`cabal install` with qualified component leads to `curl` exception

[andreasabel]

cabal install with qualified component leads to curl exception:

$ cabal install cabal-plan:exe:cabal-plan
Downloading cabal-plan:exe:cabal-plan
Error: cabal: '/usr/local/opt/curl/bin/curl' exited with an error:
curl: (3) URL using bad/illegal format or missing URL

Correct error given in 3.2:

$ cabal-3.2 install cabal-plan:exe:cabal-plan
cabal-3.2: Invalid package ID: cabal-plan:exe:cabal-plan

(I wonder whether this could be exploited: injecting code into the curl request. In any case, sanitization seems to be missing.)

[Mikolaj]

I can't repro on master. It compiles and installs fine. Your result is from 3.4.1? How about 3.6.2?

[phadej]

With

% cabal --version
cabal-install version 3.6.2.0
compiled using version 3.6.2.0 of the Cabal library 

Fails

% cabal install cabal-plan:exe:cabal-plan
Downloading cabal-plan:exe:cabal-plan
cabal: '/usr/bin/curl' exited with an error:
curl: (3) Port number ended with 'e'

because cabal-plan:exe:cabal-plan doesn't look like package id or pkg-id:component-name (see https://github.com/haskell/cabal/blob/master/cabal-install/src/Distribution/Client/CmdInstall/ClientInstallTargetSelector.hs)

but cabal-plan:exe:cabal-plan is valid URI:

Prelude> :m +Network.URI Data.Generics.Text
Prelude Network.URI Data.Generics.Text> gshow $ parseURI "cabal-plan:exe:cabal-plan"
"(Just (URI \"cabal-plan:\" (Nothing) \"exe:cabal-plan\" \"\" \"\"))"

cabal-install-3.4 got functionality to install from URI: https://github.com/haskell/cabal/pull/6576

I don't think this can be exploited. Of course user can run cabal install https://download/something/bad, but I don't know what's then? (malicious TH or Setup.hs code? that exploit is always available atm).

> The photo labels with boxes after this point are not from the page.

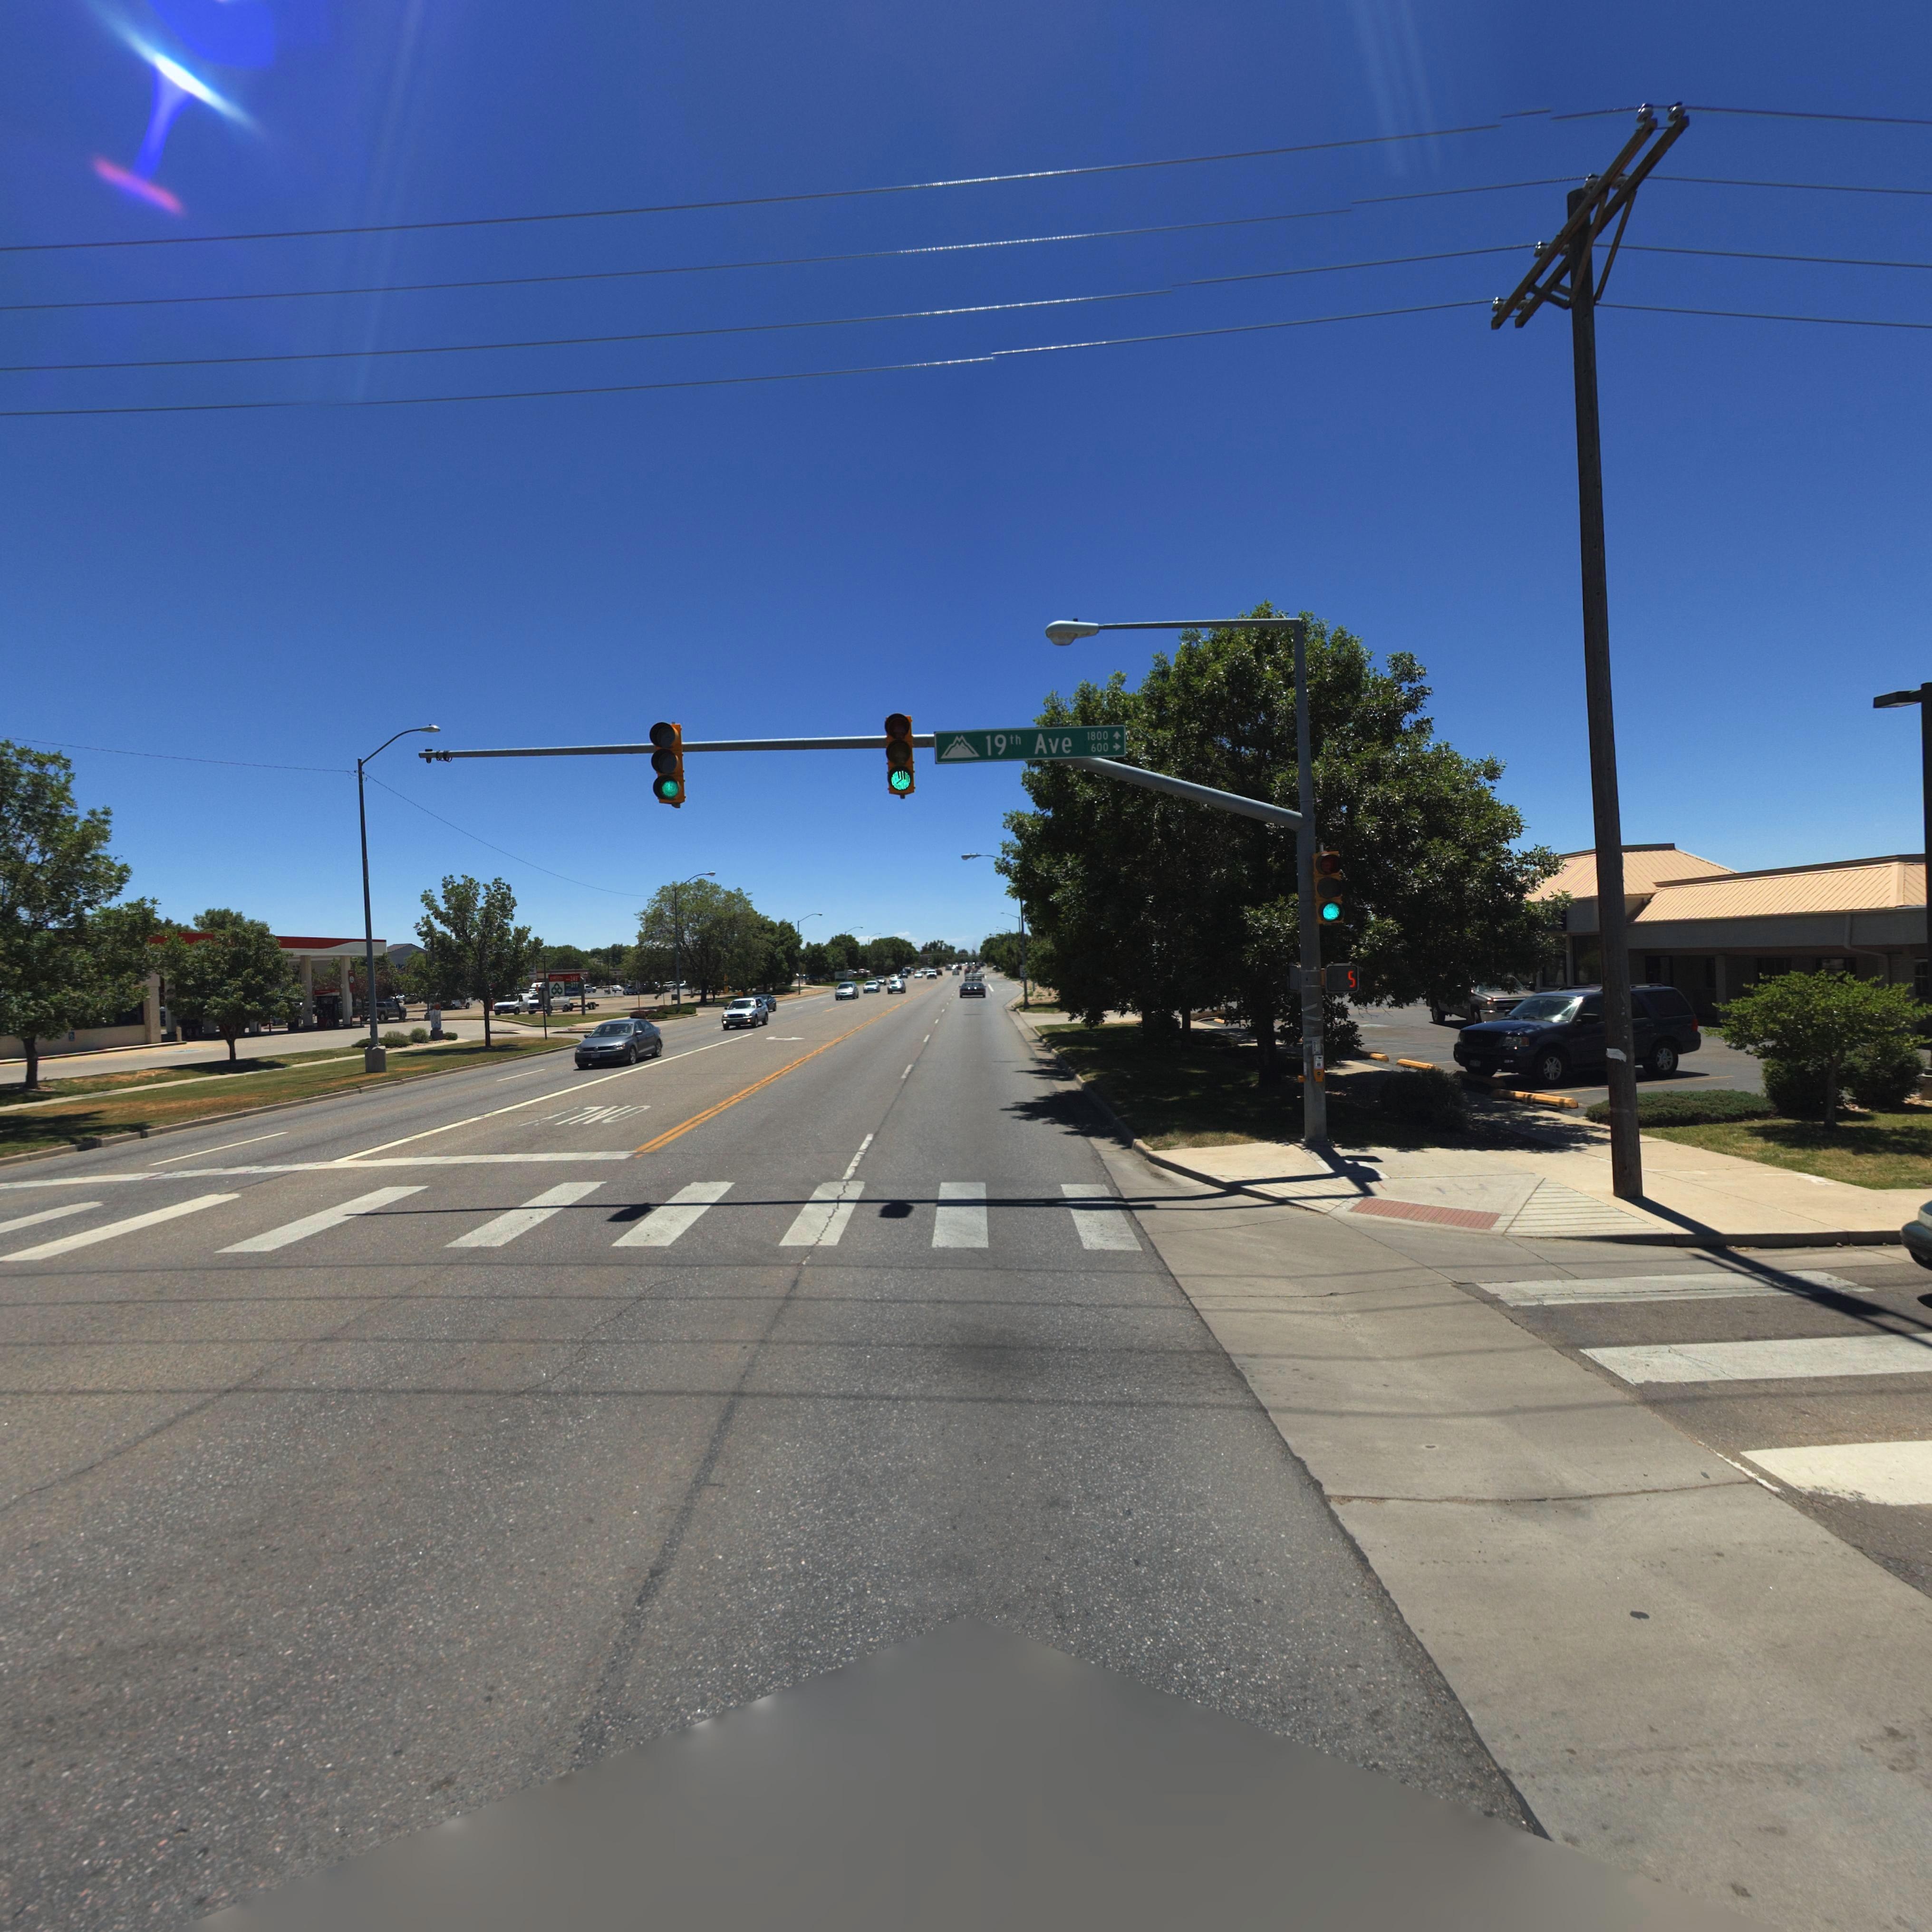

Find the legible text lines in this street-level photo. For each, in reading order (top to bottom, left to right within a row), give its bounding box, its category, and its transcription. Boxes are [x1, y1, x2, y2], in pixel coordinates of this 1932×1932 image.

[1087, 730, 1108, 741] StreetNumberRange: 1800
[985, 733, 1073, 756] StreetName: 19th Ave
[1091, 741, 1121, 753] StreetNumberRange: 600 ->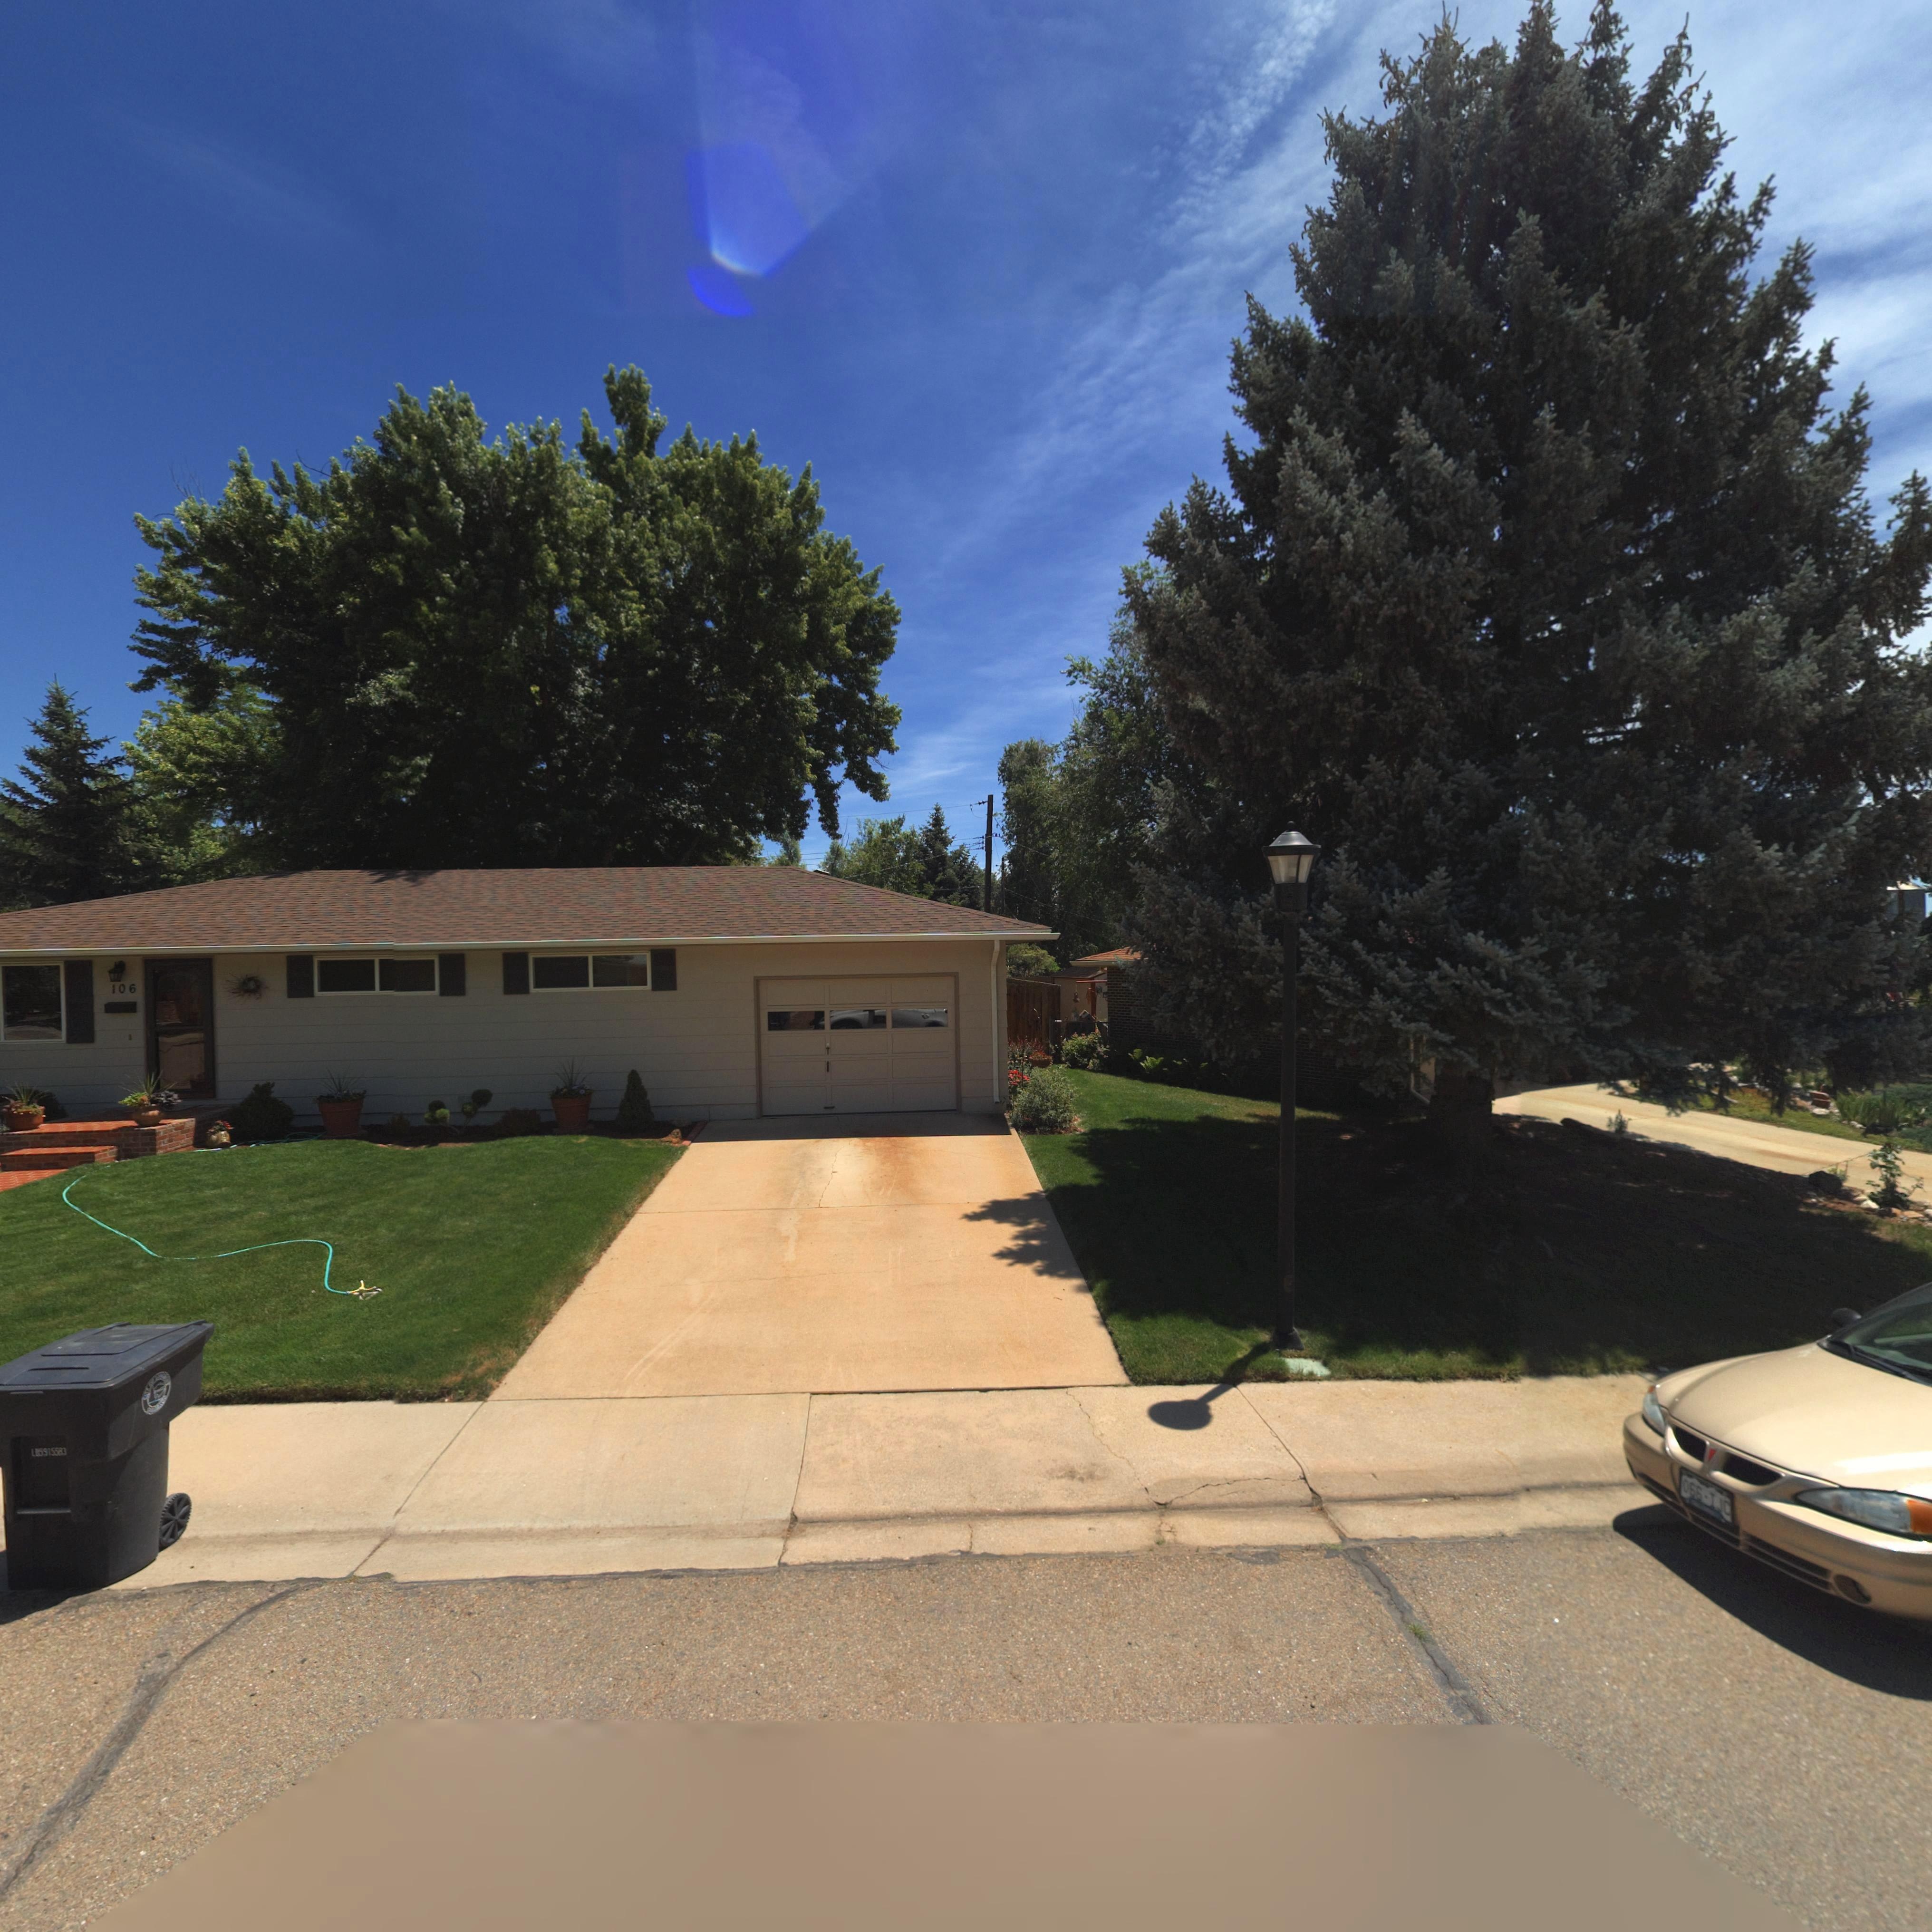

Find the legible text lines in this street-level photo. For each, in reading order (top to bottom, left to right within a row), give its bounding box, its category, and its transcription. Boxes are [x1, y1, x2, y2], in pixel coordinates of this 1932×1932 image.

[111, 984, 136, 994] StreetNumber: 106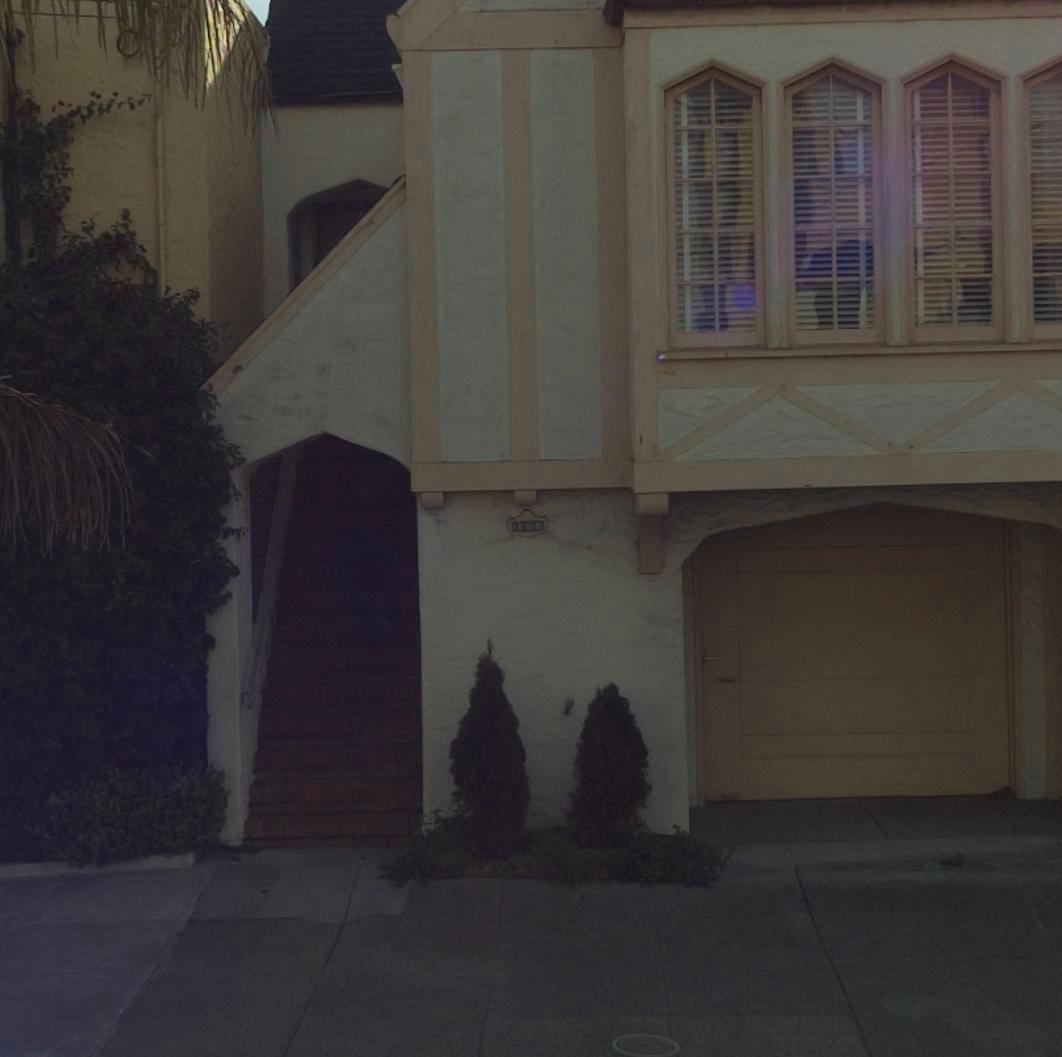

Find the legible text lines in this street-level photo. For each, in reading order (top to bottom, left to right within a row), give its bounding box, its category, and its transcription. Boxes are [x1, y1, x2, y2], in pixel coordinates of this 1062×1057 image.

I didn't want to hardcode known schemes for URL download, as curl / wget etc know plenty. Maybe there could be some output of how the target selectors were elaborated (e.g. Installing from URI cabal-plan:exe:cabal-plan or Installing package id: cabal-plan or ...) and warned if the URI scheme is not http or https, but overall I think cabal works correctly.

[Mikolaj]

It's not entirely clear what the right behaviour should be here, so downgrading priority.

[andreasabel]

@phadej wrote:

I don't think this can be exploited. Of course user can run cabal install https://download/something/bad, but I don't know what's then? (malicious TH or Setup.hs code? that exploit is always available atm).

I do think so. Say you are reviewing not a cabal developer but review a PR that changes (somewhere in a big PR)

cabal install cabal-plan:cabal-plan

into

cabal install cabal-plan:exe:cabal-plan

with some comment that "the new, fully qualified package selector are used (more robust)". This guy has a malicious version of cabal-plan behind this URI. Joe Reviewer would likely not notice that we switch here from a local install to a remote install. Baammm! Door open.

A tool like cabal shouldn't lend itself to obfuscation tricks like that.

@Mikolaj wrote:

It's not entirely clear what the right behaviour should be here, so downgrading priority.

Well, the right behavior is:

1. Have means to explicitly disambiguate package id and package component targets from URI targets, like --id and --uri. (Don't we all love types?)
2. Without explicit disambiguation, reject ambiguous cases, meaning targets that parse as package components and URIs. (Don't we all like type inference to not make arbitrary choices?)

The current code just tries parsing package component first and URI later, and does not care about the overlap: https://github.com/haskell/cabal/blob/cb2b639efd8c2abdfbc0127d0ad9565ab6d7a878/cabal-install/src/Distribution/Client/CmdInstall/ClientInstallTargetSelector.hs?rgh-link-date=2021-11-13T14%3A43%3A51Z#L23-L43

@phadej wrote:

but cabal-plan:exe:cabal-plan is valid URI

cabal-plan:cabal-plan is also a valid URI but the current strategy will never admit it as URI target.